Stored data entries —

---+---

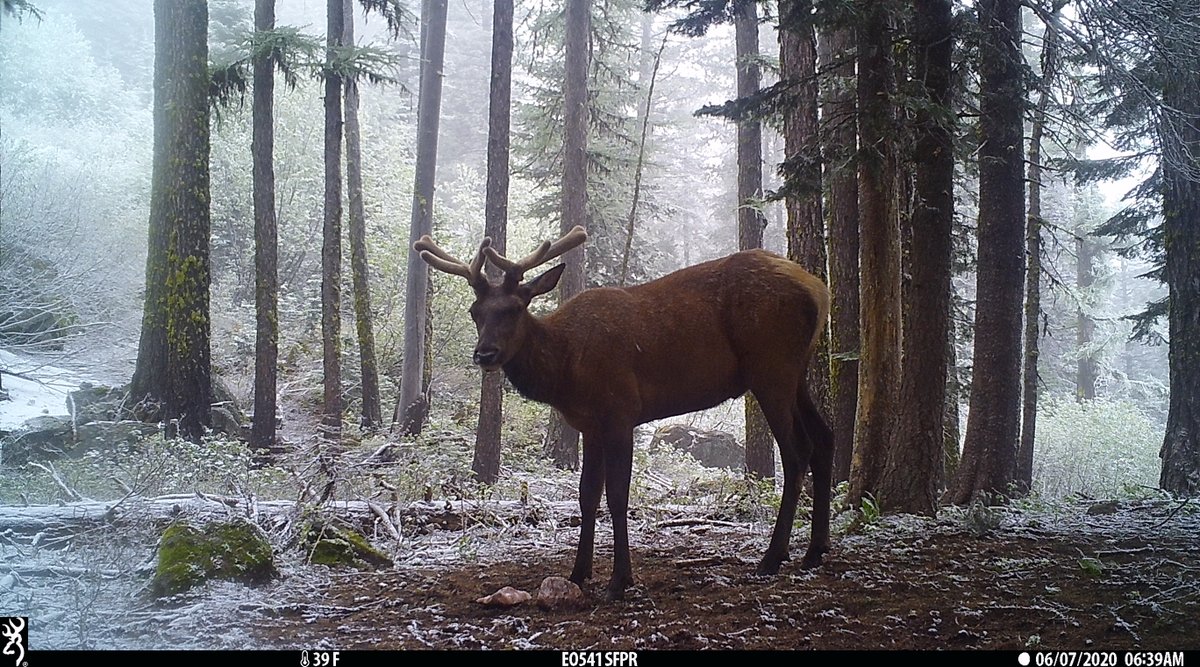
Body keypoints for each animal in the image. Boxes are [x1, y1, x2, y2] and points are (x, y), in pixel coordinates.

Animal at [415, 226, 833, 600]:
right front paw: (579, 573)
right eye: (475, 312)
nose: (484, 354)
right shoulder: (588, 424)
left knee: (797, 452)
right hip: (796, 372)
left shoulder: (620, 412)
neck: (565, 370)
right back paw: (815, 551)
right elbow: (587, 495)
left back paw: (773, 557)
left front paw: (619, 580)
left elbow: (617, 496)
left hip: (771, 368)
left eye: (516, 308)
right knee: (825, 437)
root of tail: (819, 289)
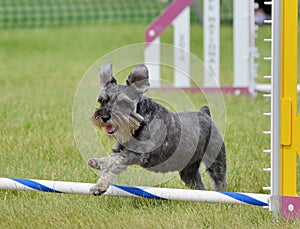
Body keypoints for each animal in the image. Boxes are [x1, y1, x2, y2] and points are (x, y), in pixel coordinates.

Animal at [88, 62, 226, 195]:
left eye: (123, 102)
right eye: (101, 101)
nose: (105, 117)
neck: (141, 122)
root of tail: (205, 113)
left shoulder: (139, 155)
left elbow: (116, 160)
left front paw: (99, 165)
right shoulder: (122, 151)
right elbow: (112, 164)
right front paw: (99, 182)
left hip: (216, 162)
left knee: (220, 182)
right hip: (189, 171)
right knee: (199, 186)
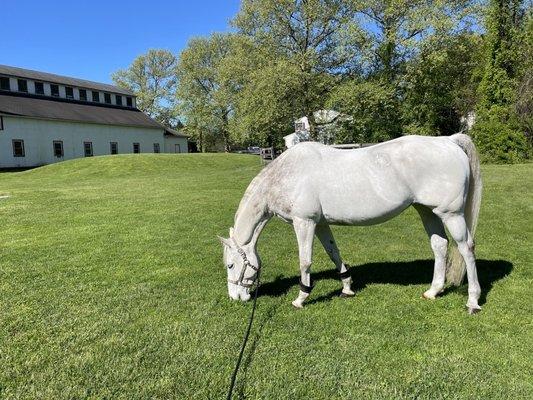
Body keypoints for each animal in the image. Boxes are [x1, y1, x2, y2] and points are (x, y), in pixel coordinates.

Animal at [218, 135, 480, 316]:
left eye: (230, 265)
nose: (235, 297)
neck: (286, 175)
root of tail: (448, 140)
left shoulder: (304, 222)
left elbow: (305, 261)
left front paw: (301, 298)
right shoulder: (320, 224)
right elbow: (334, 252)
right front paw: (346, 287)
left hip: (451, 214)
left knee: (466, 249)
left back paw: (473, 302)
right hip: (427, 211)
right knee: (440, 246)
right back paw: (433, 291)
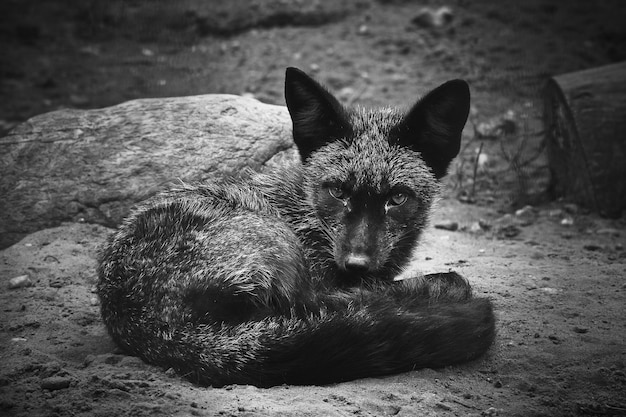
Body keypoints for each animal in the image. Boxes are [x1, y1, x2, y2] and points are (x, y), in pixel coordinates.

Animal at [96, 66, 492, 386]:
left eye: (396, 198)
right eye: (337, 191)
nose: (356, 264)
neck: (304, 215)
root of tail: (149, 325)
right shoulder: (323, 275)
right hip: (277, 245)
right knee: (313, 307)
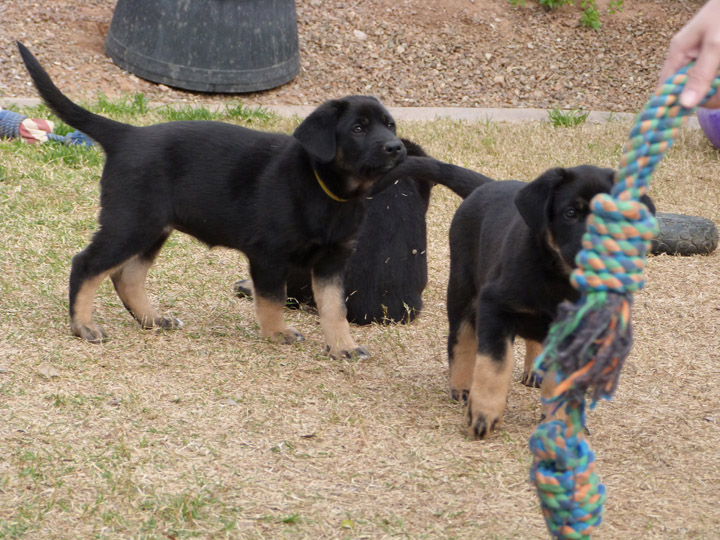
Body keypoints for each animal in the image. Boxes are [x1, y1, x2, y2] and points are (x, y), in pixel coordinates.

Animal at [18, 43, 410, 358]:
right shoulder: (268, 255)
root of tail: (127, 134)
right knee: (86, 264)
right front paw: (277, 333)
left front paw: (343, 347)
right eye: (358, 129)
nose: (397, 148)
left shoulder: (332, 261)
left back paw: (152, 319)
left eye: (389, 125)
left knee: (127, 276)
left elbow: (334, 308)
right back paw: (83, 325)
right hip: (130, 222)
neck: (330, 192)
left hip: (152, 227)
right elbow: (273, 299)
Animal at [448, 167, 656, 440]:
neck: (561, 278)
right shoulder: (495, 305)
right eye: (571, 213)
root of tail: (487, 185)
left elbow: (561, 383)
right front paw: (484, 414)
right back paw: (462, 387)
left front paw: (559, 423)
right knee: (461, 338)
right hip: (463, 287)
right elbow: (494, 364)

---+---

TASK DESCRIPTION — The lines to output run from the one containing "right shoulder: (268, 255)" through the last line of the records above; repeat them exactly and nothing more.

RESPONSE —
right shoulder: (268, 255)
root of tail: (127, 134)
right knee: (86, 264)
right front paw: (277, 333)
left front paw: (343, 347)
right eye: (358, 129)
nose: (397, 148)
left shoulder: (332, 261)
left back paw: (152, 319)
left eye: (389, 125)
left knee: (127, 276)
left elbow: (334, 308)
right back paw: (83, 325)
right hip: (130, 222)
neck: (330, 192)
left hip: (152, 227)
right elbow: (273, 299)
Animal at [448, 167, 656, 440]:
neck: (561, 278)
right shoulder: (495, 305)
right eye: (571, 213)
root of tail: (487, 185)
left elbow: (561, 383)
right front paw: (484, 414)
right back paw: (462, 387)
left front paw: (559, 423)
right knee: (461, 338)
right hip: (463, 287)
right elbow: (494, 364)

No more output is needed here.